7. The desulfurization solvent network design method based on process connotation according to claim 6, characterized in that, S5 also includes: When the second-stage desulfurization unit reuses the rich amine solution from the first-stage desulfurization unit, and there is still a surplus of rich amine solution from the first-stage desulfurization unit, the surplus rich amine solution from the first-stage desulfurization unit is diverted to the third-stage desulfurization unit for use, and so on.

8. The desulfurization solvent network design method based on process connotation according to claim 6, characterized in that, S5 also includes: If the matching relationship between desulfurization unit A and desulfurization unit B is complete reuse, then desulfurization unit B reuses all the amine-rich liquid from desulfurization unit A.

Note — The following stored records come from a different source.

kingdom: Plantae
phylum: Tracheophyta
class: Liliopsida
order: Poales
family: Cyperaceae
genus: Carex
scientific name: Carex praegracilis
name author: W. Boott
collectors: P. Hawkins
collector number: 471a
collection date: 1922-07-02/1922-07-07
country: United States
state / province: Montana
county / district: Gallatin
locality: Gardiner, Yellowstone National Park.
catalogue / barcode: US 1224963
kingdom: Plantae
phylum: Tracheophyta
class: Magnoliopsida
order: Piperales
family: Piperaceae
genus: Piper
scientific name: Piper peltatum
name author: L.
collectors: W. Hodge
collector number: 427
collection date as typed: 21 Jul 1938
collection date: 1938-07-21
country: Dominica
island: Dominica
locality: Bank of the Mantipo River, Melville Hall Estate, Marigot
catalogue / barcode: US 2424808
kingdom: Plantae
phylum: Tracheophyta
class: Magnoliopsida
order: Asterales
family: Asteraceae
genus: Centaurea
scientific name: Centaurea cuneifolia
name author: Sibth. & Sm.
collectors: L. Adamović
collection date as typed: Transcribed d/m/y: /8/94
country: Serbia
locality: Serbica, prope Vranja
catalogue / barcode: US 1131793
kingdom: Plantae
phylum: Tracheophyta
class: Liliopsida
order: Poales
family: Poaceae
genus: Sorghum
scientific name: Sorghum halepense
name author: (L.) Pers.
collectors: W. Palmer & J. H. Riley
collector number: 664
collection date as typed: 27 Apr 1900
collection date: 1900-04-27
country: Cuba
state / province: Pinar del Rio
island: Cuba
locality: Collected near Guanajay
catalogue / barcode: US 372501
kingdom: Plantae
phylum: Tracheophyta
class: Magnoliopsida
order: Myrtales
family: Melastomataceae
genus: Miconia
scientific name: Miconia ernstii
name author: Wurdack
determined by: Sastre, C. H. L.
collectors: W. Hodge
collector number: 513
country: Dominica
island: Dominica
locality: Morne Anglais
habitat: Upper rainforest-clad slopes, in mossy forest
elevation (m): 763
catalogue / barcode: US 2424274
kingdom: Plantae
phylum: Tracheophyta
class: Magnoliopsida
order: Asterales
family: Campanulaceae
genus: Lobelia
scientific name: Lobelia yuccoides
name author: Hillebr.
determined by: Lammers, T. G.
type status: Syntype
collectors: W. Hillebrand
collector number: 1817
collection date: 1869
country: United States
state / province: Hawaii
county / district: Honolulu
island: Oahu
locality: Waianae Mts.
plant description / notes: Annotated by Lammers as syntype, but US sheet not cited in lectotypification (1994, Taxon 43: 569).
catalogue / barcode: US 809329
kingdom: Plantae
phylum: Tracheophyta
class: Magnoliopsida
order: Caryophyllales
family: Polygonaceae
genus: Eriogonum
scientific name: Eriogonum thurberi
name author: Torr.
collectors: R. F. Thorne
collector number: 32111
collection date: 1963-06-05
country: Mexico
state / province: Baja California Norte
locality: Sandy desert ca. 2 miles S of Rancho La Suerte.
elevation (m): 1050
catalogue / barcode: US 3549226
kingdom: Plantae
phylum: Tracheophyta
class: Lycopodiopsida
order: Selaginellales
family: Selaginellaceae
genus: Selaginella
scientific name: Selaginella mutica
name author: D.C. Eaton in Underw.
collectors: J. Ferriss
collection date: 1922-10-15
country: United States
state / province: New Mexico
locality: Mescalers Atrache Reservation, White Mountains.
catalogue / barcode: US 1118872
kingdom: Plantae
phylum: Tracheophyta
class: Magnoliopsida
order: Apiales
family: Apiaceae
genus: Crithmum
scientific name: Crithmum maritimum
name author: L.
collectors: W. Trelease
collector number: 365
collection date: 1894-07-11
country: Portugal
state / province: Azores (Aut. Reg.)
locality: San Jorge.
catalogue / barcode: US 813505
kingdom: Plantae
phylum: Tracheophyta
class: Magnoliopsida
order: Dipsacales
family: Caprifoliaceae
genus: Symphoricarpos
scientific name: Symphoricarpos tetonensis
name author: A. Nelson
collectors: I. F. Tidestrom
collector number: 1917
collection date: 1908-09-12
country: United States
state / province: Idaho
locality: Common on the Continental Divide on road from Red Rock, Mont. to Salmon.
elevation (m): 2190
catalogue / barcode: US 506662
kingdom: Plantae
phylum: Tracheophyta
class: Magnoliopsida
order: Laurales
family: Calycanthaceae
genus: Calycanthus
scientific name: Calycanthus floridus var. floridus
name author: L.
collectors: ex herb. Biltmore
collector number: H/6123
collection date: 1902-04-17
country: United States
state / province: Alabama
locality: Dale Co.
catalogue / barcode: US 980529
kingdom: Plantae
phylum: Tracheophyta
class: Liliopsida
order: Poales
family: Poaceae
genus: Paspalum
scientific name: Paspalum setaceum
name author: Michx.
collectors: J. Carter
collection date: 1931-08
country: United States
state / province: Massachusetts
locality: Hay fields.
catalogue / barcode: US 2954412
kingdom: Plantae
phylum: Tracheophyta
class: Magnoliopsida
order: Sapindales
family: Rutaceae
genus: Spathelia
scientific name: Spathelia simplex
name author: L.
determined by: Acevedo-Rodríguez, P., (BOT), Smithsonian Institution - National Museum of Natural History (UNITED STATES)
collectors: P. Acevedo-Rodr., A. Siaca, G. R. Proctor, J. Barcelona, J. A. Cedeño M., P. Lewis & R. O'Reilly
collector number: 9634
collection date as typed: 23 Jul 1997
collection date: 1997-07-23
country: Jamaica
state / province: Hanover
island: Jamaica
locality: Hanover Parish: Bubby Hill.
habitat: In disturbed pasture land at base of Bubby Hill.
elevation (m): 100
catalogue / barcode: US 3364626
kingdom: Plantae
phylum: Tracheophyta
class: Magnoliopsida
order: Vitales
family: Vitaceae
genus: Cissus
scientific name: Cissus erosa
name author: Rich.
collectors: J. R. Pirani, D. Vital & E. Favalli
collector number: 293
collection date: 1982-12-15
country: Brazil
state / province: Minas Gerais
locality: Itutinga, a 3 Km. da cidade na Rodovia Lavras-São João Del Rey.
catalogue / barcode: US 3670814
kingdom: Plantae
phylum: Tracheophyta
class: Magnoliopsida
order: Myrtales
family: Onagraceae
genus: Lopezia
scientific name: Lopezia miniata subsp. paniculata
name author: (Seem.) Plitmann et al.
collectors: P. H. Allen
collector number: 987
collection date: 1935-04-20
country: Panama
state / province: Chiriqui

9. The desulfurization solvent network design method based on process connotation according to claim 6, characterized in that, S6 specifically includes: Starting from the origin O, with the H2S concentration of the amine-rich liquid in desulfurization unit A as the slope and the flow rate of the amine-rich liquid in desulfurization unit A as the abscissa, draw line segment L6 on the H2S load-flow diagram of desulfurization unit B. If line segment L6 intersects or is tangent to the amine-poor liquid curve of desulfurization unit B, then the amount of fresh amine liquid used after desulfurization unit B reuses the amine-rich liquid from desulfurization unit A is 0. The intersection or tangency point indicates the amount of amine-rich liquid reused by desulfurization unit A. Otherwise, move L6 along L1 until L6 intersects or is tangent to the lean amine liquid curve of desulfurization unit B, denoted as L6'. Connect the origin O with the intersection or tangent point of L6' and the lean amine liquid curve to obtain L7. The x-coordinate of the intersection point of L6' and L1 is the amount of fresh amine liquid used after desulfurization unit B reuses the rich amine liquid from desulfurization unit A. The x-coordinate corresponding to the end of L7 minus the amount of fresh amine liquid used is the amount of rich amine liquid reused by desulfurization unit A.

10. The desulfurization solvent network design method based on process connotation according to claim 1, characterized in that, In S1, the flow rates of lean amine solution, rich amine solution, and H2S concentration of rich amine solution are obtained through simulation calculation or experiment to achieve the desulfurization target when lean amine solution with different H2S concentrations is used.